Airfix model maker goes into administration
Airfix, provider of plastic aircraft kits to generations of schoolboys, has been grounded by a combination of debt and supply chain failure.
Its parent, Humbrol, is understood to have debts of more than twice the annual turnover of £10 million (€14.86 million) and yesterday announced that it had gone into administration.
To many, Airfix is a quintessentially English brand, but the company was founded in 1948 by Nicholas Kove, a Hungarian businessman, after he was asked to supply Harry Ferguson with a promotional model for the new Ferguson tractor.
Long before the threat of glue-sniffing, the smell of polystyrene cement permeated the homes of millions of boys struggling with the difficult parts.
For the English postwar generation, the model Spitfire commanded the air in many bedrooms, becoming the biggest-selling plastic kit.
Airfix has certainly had a quintessentially English industrial history, including both a previous bankruptcy and a three-month staff sit-in in 1979. In 1986 it was bought by Humbrol, a UK maker of the paints used on the completed models.
A complex series of deals left Humbrol as owner of the Airfix brand and distribution rights while Heller, a French company, held all the moulds and manufactured the kits.
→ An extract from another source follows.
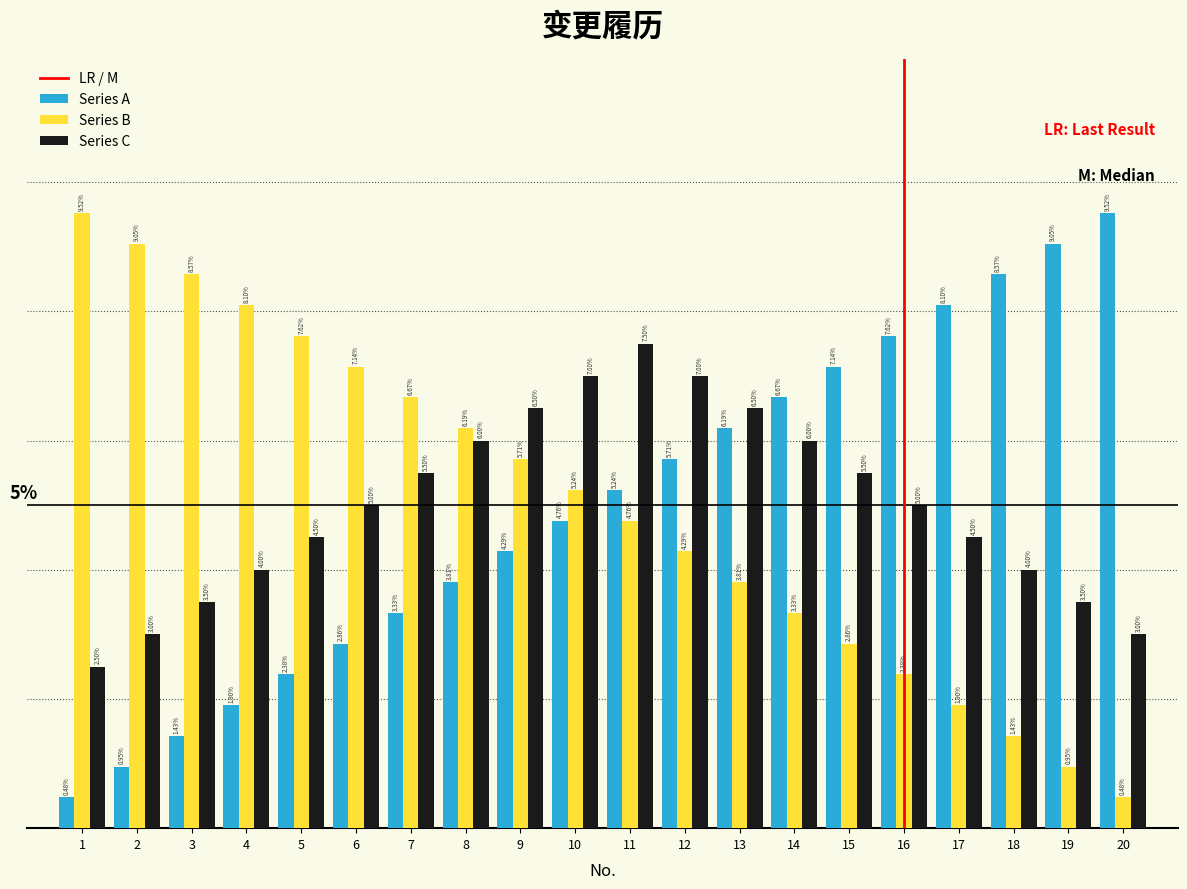

Between 18 and 20, which series saw the biggest shift?

Series C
Heller itself went into redressement judiciare, the French equivalent of administration, on July 21st.
With the supply of parts cut off, the Airfix business became untenable.
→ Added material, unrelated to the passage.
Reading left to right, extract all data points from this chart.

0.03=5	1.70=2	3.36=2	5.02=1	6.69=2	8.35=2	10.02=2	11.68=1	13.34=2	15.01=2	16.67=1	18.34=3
Humbrol's total sales over the past five years have fallen from about £16 million to £10 million a year and losses have been mounting.
Keith Hinds, one of the company's administrators at Grant Thornton, said it was unlikely that Airfix would find a buyer but that the brand had some value.
Toy and hobby enthusiasts admit the market for kits has declined in the age of computer games but other makers such as Tamiya and Hasegawa of Japan and Revell of the US are continuing to find buyers.
Revell recently started remaking some of its kits from the 1950s and 1960s, complete with original artwork on the boxes, to cater for the nostalgia demand fuelled by eBay sales of untouched Christmas presents discovered in lofts.